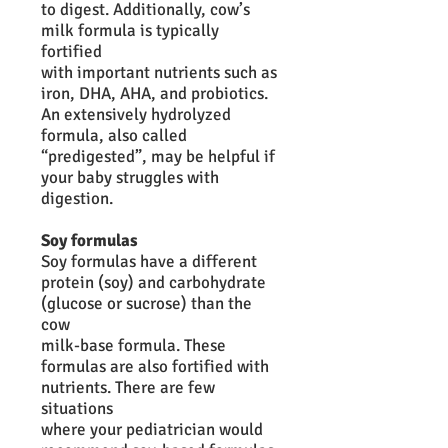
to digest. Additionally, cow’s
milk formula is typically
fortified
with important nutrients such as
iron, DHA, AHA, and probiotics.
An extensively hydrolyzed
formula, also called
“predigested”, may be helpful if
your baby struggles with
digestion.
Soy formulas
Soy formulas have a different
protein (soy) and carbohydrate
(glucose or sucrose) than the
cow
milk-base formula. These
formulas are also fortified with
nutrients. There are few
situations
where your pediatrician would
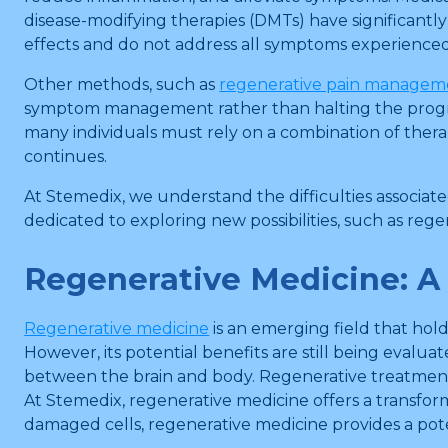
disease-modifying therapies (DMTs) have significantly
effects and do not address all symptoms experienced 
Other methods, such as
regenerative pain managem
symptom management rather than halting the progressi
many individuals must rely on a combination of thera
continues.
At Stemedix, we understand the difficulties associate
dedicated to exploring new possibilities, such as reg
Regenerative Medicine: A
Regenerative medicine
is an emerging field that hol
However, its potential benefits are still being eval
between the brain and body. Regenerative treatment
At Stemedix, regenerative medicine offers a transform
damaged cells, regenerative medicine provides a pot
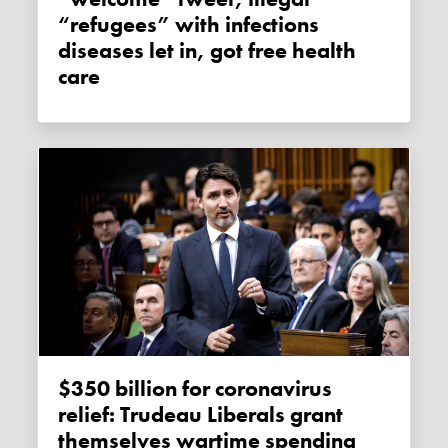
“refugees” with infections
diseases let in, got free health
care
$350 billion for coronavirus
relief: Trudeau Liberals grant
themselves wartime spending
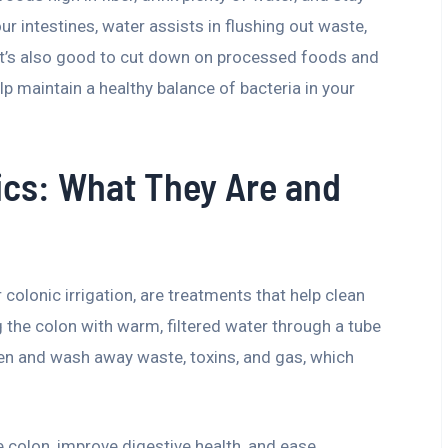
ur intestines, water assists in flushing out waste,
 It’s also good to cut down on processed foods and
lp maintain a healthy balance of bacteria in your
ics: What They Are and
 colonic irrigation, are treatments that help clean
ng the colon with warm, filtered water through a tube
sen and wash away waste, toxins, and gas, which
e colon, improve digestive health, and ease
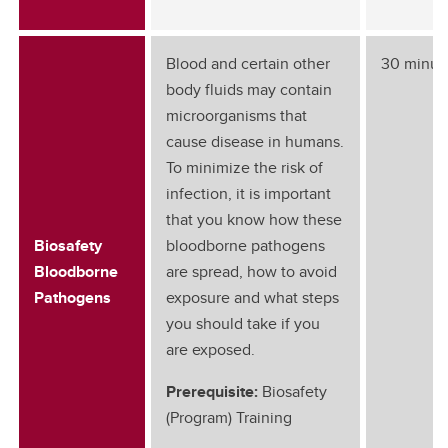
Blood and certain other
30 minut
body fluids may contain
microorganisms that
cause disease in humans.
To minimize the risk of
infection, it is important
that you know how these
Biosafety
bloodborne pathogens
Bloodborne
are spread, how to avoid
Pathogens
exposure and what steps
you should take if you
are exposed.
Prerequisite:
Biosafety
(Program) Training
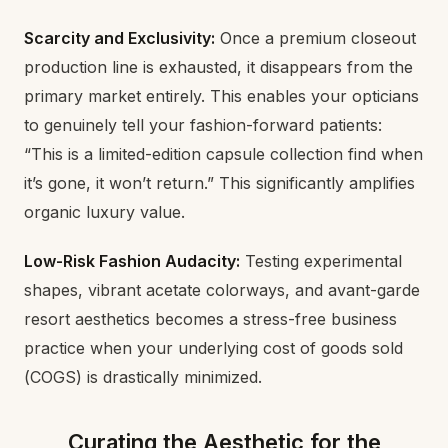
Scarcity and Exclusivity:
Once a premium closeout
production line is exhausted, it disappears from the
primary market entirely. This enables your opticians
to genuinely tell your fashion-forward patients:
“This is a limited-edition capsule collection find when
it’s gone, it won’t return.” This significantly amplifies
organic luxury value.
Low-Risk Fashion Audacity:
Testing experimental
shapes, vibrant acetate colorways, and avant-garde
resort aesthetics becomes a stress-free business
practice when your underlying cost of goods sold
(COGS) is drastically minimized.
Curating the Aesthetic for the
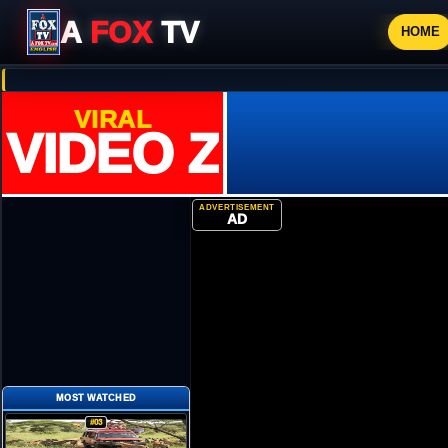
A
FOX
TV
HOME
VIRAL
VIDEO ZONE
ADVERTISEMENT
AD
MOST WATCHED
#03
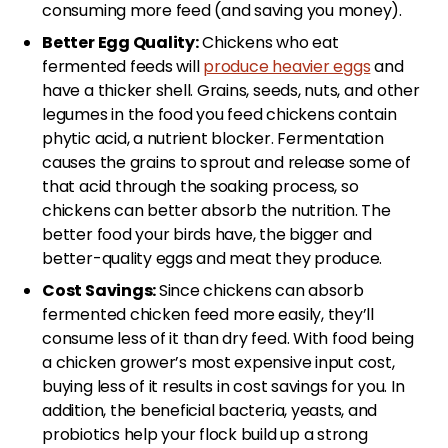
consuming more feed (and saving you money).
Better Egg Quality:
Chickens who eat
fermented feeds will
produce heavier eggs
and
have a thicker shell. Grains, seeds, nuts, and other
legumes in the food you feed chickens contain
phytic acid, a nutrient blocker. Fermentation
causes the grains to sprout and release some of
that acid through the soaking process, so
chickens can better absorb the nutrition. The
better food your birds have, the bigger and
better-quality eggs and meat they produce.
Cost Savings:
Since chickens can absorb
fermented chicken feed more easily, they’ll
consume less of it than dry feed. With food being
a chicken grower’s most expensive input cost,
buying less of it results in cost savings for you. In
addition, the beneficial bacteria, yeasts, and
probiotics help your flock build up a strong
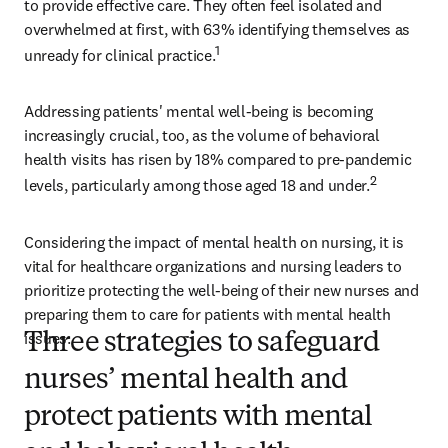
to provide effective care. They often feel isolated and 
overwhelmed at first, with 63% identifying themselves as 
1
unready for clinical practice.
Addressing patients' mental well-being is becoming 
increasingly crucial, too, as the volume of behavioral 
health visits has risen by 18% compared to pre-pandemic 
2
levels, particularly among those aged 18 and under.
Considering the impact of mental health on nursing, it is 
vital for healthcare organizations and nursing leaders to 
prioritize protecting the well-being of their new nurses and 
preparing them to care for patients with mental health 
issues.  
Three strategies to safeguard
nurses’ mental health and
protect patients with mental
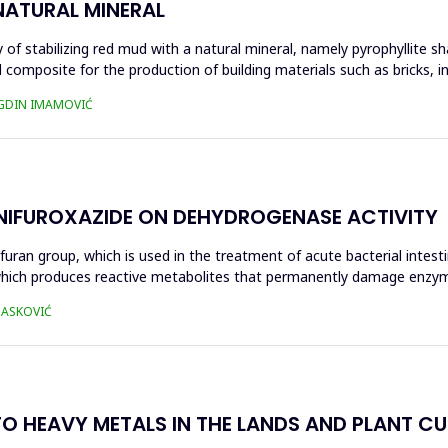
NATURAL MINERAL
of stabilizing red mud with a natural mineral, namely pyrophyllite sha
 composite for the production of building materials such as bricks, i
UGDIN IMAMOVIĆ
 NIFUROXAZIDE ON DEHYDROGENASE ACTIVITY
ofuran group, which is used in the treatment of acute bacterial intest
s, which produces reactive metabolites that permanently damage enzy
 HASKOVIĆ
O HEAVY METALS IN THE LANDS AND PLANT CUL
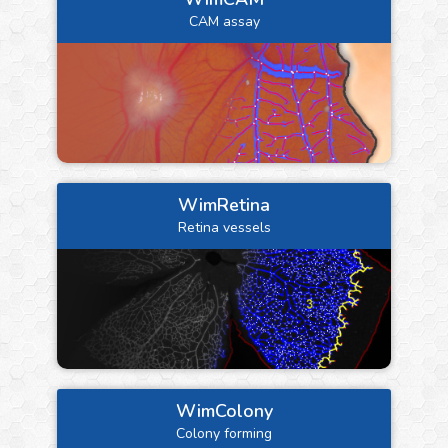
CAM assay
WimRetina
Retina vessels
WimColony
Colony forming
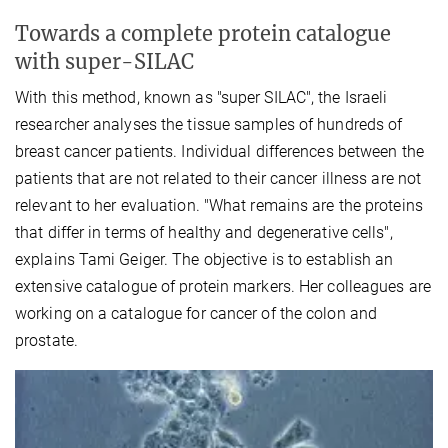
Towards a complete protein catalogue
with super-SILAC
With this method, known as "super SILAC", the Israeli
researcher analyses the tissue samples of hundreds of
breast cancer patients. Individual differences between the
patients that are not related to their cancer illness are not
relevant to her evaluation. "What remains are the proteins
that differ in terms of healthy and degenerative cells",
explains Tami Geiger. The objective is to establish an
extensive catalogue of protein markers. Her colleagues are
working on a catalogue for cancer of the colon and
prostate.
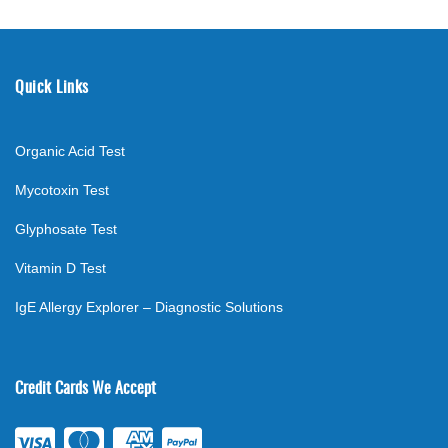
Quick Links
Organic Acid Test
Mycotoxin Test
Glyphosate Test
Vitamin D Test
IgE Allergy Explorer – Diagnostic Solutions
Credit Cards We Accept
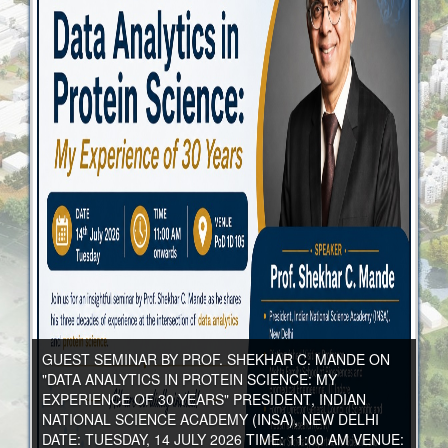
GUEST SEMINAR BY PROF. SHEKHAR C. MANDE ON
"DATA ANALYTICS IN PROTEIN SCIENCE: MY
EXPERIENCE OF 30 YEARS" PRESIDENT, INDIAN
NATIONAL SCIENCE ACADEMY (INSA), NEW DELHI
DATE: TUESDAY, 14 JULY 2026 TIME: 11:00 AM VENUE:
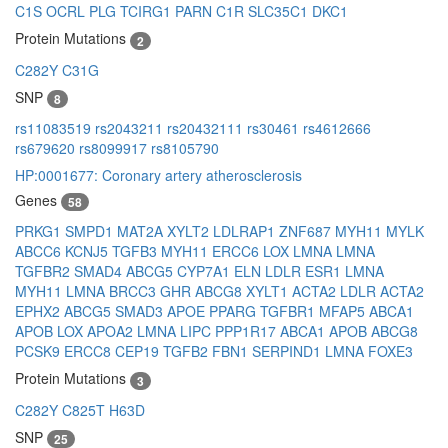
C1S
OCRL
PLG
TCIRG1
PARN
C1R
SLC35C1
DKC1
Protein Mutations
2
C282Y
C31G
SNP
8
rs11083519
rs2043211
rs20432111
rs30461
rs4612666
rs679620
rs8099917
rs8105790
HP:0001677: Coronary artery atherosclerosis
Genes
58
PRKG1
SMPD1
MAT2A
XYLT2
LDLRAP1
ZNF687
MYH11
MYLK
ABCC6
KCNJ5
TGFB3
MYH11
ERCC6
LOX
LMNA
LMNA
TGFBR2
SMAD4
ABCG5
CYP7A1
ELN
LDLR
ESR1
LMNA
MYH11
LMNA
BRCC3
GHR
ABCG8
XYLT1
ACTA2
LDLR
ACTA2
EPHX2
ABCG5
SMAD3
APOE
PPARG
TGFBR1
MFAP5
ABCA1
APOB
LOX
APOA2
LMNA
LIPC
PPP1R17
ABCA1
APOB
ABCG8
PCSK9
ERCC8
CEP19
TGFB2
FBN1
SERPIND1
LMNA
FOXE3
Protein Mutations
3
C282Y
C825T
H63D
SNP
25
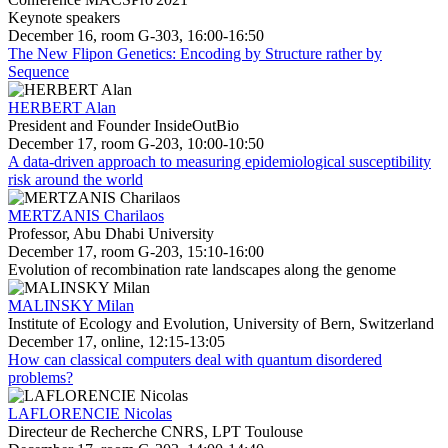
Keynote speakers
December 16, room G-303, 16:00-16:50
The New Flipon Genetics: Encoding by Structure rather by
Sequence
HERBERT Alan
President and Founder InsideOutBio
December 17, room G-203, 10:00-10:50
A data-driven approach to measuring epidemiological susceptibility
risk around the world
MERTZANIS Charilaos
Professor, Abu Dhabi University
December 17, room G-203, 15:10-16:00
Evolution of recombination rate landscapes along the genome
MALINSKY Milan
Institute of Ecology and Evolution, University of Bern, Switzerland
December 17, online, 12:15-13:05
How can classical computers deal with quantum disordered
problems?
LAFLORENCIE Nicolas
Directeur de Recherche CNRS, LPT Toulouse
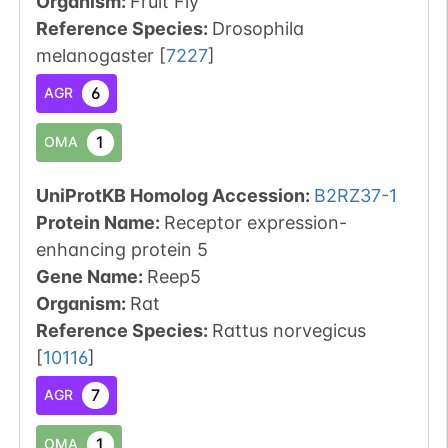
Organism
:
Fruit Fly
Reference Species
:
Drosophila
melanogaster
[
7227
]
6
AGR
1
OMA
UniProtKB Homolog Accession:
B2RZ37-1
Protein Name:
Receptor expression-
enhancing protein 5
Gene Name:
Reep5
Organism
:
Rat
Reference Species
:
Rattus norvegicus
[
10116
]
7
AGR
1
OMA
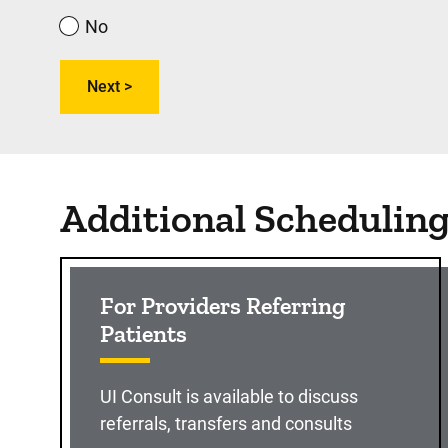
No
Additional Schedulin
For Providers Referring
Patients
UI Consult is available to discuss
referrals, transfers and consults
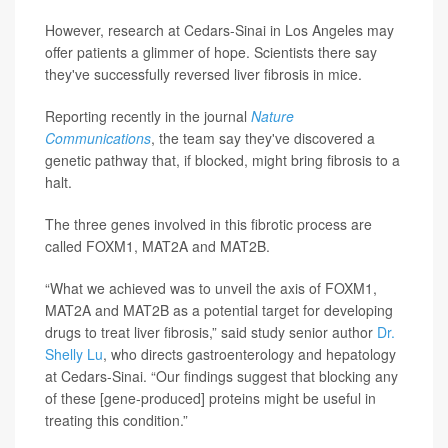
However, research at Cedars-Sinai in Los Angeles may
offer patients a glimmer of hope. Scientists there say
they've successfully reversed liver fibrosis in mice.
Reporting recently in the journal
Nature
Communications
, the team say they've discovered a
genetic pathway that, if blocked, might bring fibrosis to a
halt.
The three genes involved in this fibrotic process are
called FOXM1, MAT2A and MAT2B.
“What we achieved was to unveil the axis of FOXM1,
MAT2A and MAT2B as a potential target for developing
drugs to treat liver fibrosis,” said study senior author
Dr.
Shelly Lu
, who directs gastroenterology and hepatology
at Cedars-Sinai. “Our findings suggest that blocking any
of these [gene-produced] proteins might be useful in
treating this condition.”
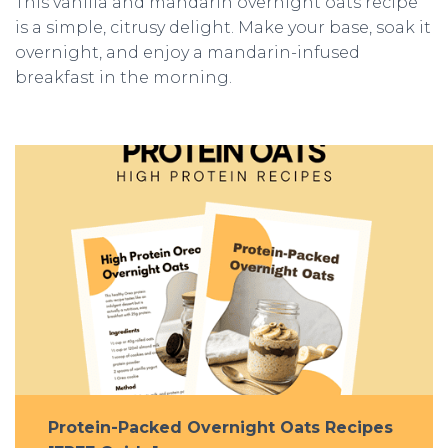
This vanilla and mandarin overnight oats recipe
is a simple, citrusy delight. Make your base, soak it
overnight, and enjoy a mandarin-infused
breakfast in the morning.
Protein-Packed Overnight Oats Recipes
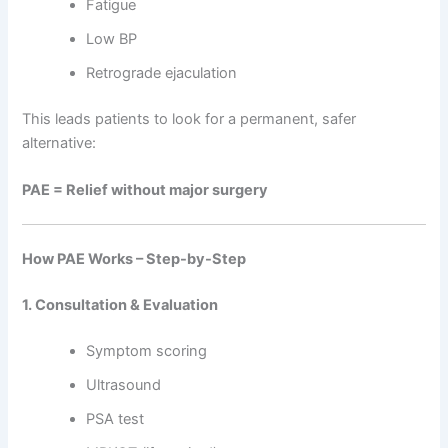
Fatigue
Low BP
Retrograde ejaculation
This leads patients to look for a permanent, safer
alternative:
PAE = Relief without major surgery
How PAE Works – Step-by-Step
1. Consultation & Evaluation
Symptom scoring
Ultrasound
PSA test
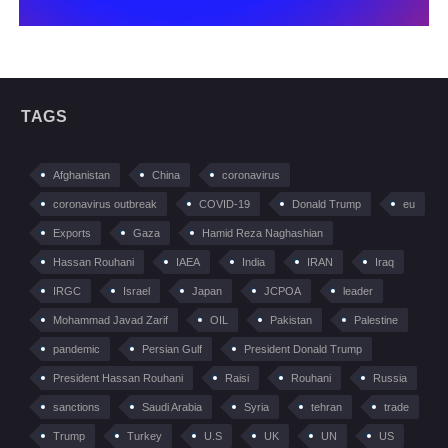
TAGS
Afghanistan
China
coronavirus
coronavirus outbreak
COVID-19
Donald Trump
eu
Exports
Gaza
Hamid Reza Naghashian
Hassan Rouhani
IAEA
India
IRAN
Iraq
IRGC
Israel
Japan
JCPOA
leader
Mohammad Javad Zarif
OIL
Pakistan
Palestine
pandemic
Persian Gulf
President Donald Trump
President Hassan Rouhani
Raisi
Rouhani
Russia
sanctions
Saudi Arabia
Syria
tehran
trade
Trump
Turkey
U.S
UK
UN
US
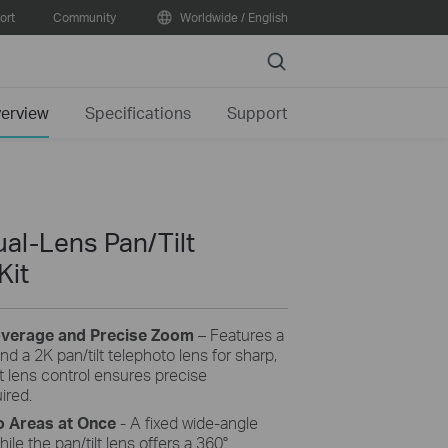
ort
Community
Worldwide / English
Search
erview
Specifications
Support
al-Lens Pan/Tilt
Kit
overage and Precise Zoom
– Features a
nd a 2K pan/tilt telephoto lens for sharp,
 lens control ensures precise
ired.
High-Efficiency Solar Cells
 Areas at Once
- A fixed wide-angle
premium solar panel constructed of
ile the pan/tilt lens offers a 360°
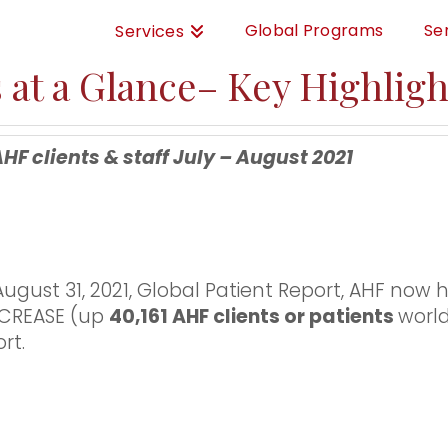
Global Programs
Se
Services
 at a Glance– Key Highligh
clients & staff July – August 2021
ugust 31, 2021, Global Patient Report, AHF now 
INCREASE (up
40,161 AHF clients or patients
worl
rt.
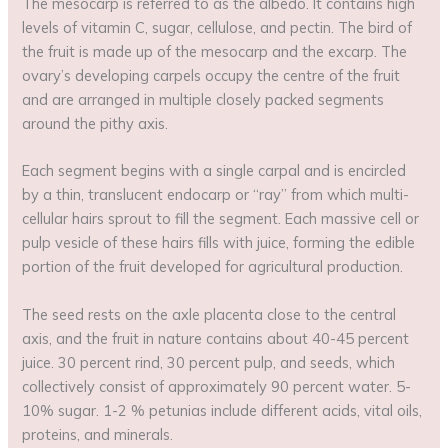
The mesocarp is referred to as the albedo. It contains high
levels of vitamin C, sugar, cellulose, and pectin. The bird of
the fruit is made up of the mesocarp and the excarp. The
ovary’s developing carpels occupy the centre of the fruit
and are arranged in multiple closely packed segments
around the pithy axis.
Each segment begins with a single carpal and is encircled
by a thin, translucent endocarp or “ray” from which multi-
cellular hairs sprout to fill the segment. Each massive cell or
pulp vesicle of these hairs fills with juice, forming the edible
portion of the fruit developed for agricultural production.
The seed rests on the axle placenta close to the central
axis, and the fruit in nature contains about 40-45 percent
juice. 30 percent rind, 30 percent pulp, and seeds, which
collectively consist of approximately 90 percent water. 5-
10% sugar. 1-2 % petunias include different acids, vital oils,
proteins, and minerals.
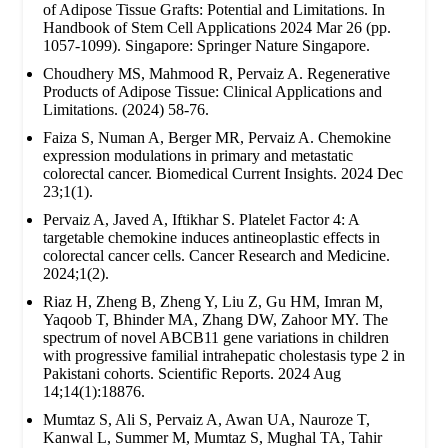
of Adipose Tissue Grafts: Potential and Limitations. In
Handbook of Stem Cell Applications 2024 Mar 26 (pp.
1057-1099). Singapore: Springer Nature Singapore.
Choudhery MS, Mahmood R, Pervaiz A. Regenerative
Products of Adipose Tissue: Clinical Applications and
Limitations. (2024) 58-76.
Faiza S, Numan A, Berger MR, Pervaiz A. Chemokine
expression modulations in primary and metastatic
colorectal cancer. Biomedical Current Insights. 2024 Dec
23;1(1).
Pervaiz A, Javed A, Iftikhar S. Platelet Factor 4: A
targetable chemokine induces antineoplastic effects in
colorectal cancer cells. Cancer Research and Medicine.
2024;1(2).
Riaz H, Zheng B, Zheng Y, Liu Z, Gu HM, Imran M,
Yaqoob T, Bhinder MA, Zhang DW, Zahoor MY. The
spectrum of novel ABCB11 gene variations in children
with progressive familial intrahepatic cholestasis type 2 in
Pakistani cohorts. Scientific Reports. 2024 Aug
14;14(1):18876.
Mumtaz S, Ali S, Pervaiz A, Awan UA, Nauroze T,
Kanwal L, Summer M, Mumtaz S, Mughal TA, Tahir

──────

PROBLEM REQUIREMENTS: Tell how many lines of the listing include the word "themselves"; the number alone is the answer.

COMPLETED TASK: 2